GAA Football

Volunteer training and development key to success says Dungannon Thomas Clarke's chairman John McNulty

Dungannon's squad celebrates with the O'Neill Cup at Healy Park. Picture Seamus Loughran.
Andy Watters

JOHN McNulty, chairman of Dungannon Thomas Clarke's, has welcomed Ulster GAA's pledge to focus on increased volunteer training and development it's 2021-2023 Strategic Plan which was published yesterday.

An urban success story, ‘the Clarke's' ended a 64-year wait for the Tyrone Senior Football Championship crown last year and McNulty explained how that unforgettable win over Trillick had been underpinned by long hours of dedicated planning and productive activity by the club's hard-working volunteers.

“We're really pleased to see the emphasis placed on volunteer training and development within this strategic plan,” he wrote.

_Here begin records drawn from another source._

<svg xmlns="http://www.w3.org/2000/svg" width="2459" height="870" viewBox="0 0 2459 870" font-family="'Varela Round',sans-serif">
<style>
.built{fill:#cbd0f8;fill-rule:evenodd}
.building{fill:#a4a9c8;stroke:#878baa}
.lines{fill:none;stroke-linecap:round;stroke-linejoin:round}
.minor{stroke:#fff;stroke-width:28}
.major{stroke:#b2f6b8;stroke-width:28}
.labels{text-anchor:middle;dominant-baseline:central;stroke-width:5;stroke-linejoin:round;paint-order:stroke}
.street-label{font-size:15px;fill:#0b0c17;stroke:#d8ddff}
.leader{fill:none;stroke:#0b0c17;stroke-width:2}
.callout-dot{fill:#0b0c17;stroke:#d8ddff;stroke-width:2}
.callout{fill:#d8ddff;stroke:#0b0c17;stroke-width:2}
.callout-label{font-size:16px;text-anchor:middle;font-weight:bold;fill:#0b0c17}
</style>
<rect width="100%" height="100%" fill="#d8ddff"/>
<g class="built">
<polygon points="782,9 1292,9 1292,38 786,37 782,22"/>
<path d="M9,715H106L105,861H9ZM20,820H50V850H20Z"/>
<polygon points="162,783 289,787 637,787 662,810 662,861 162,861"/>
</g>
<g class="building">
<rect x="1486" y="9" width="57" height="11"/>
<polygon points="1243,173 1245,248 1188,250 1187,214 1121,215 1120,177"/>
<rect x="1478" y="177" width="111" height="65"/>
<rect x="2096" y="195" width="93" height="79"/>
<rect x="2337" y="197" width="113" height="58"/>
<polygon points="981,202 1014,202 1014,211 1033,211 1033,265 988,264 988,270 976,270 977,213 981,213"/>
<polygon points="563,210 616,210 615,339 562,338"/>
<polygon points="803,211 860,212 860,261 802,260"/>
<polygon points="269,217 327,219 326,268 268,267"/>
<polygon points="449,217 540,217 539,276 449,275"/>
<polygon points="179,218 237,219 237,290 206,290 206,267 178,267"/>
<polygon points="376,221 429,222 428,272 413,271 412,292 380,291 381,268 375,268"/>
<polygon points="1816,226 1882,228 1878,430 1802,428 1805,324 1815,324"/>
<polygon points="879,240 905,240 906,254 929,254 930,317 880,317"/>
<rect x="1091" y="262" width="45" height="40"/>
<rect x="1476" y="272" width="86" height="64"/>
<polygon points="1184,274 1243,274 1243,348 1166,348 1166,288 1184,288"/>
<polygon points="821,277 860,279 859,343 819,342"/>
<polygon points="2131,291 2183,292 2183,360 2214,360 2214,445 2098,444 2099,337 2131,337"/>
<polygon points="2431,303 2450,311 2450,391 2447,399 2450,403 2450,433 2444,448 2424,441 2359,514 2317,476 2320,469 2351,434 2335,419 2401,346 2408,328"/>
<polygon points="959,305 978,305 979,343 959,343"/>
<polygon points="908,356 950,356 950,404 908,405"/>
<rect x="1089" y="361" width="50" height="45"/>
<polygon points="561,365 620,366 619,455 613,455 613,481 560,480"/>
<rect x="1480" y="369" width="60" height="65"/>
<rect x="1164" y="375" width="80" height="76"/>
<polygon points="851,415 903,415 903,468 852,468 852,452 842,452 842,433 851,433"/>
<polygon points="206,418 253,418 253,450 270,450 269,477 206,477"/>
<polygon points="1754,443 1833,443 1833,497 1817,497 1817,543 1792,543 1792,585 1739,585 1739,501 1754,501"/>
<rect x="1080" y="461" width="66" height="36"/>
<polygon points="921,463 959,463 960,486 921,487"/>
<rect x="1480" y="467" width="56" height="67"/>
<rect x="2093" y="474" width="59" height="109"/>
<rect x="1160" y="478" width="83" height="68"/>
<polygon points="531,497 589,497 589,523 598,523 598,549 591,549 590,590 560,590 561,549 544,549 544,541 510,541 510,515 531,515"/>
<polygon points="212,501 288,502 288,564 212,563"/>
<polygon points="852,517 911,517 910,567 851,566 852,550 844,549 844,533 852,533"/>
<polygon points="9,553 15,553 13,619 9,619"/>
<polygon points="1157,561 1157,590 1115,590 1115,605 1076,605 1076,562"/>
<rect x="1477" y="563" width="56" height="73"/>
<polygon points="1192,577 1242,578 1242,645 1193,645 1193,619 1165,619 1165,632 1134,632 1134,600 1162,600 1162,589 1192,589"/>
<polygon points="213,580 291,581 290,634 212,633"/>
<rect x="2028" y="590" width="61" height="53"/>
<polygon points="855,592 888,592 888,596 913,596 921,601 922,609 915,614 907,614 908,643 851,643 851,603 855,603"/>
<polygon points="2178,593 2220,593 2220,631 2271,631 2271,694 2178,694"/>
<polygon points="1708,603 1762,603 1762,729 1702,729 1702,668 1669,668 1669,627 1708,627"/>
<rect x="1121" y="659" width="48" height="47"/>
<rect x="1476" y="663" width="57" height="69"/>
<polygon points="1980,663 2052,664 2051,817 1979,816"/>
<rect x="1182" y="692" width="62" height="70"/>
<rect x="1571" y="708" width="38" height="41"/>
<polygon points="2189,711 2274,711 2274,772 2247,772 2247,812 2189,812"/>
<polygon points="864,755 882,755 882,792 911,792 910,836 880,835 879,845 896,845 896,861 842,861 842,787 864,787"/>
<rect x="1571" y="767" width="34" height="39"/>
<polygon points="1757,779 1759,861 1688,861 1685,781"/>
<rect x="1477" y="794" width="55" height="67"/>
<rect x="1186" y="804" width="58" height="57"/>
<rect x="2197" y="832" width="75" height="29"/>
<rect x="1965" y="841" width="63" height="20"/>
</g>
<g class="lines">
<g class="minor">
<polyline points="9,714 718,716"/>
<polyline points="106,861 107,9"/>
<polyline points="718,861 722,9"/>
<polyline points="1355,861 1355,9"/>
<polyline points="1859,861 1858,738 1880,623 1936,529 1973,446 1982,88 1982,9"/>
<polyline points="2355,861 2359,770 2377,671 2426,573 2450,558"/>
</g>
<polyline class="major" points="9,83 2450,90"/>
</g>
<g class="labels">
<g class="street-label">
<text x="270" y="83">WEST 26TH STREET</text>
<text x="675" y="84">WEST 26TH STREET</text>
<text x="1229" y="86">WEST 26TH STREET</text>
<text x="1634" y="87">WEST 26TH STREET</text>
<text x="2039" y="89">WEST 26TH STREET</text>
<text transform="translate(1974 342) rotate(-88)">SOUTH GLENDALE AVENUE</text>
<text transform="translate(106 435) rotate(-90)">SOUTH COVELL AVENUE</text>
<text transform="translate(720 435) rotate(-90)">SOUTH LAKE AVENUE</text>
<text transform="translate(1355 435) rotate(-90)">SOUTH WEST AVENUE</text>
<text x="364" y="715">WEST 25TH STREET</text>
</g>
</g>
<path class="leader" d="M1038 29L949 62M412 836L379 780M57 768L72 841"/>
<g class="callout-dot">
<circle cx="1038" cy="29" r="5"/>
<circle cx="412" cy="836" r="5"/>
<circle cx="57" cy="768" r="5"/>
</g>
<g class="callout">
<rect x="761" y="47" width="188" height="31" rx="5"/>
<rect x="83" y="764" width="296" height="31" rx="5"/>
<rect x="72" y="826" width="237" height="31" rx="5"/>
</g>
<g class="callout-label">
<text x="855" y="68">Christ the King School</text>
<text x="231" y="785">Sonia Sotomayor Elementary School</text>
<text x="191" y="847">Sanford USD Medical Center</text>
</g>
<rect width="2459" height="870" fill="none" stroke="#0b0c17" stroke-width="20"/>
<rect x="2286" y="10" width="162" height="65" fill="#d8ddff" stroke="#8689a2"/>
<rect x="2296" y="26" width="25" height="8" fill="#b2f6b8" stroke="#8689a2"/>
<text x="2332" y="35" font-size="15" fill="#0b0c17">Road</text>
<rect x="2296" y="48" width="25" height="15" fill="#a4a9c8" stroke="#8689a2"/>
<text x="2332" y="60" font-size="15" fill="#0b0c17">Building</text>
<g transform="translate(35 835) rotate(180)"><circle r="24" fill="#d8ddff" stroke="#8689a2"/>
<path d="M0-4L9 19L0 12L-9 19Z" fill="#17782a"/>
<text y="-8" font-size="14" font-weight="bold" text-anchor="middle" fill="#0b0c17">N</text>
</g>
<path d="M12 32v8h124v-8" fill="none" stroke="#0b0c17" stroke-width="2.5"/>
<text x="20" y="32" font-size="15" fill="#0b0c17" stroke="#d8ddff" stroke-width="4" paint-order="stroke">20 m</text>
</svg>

“To achieve our ambition of growing our presence in Dungannon, reaching out to members of the community from diverse backgrounds, encouraging them to become part of our club, and indeed building an exciting future for all our members, this type of continual development is vital.”

The club's O'Neill Park grounds are located within the Ballysaggart Ward of Dungannon which had been classified in the top 20 of the most deprived areas of the North in relation to income, health, education and training. But the club is an outstanding success story and now boasts some 450 members, including 170 young members.

“We are a thriving club and have had to adapt to the challenges of modern society to sustain our activity,” said McNulty.

“The demographics have changed in recent decades due to migration and a lack of local housing. “There are now four primary schools in the catchment area and the growth of a diverse community in the local school population has, in turn, generated players from many backgrounds.

“We have identified areas where we can improve coaching provision, essential to encourage new players to participate in our club's activities and sustain existing ones.”

McNulty explained how Ulster GAA had stimulated his club's progress by providing training for club officers, the knowhow to initiate and carry out development programmes and upgrade their gym and pitch facilities.

“In recent years we achieved Club Maith accreditation, which we saw as an acknowledgement of the work we did to improve club governance and enhance the club,” he said.

“We want to further promote our identity and build the GAA community within Dungannon and the surrounding area and support local health and well-being through sport, culture and local events.

“Redevelopment plans in the ‘pipeline' include a changing pavilion that will create a community sporting and cultural hub for the area.

“We strongly endorse community and inclusion and a modern building that facilitates everyone and caters for Aodh Ruadh LGFC and the wider community is central to our plans.”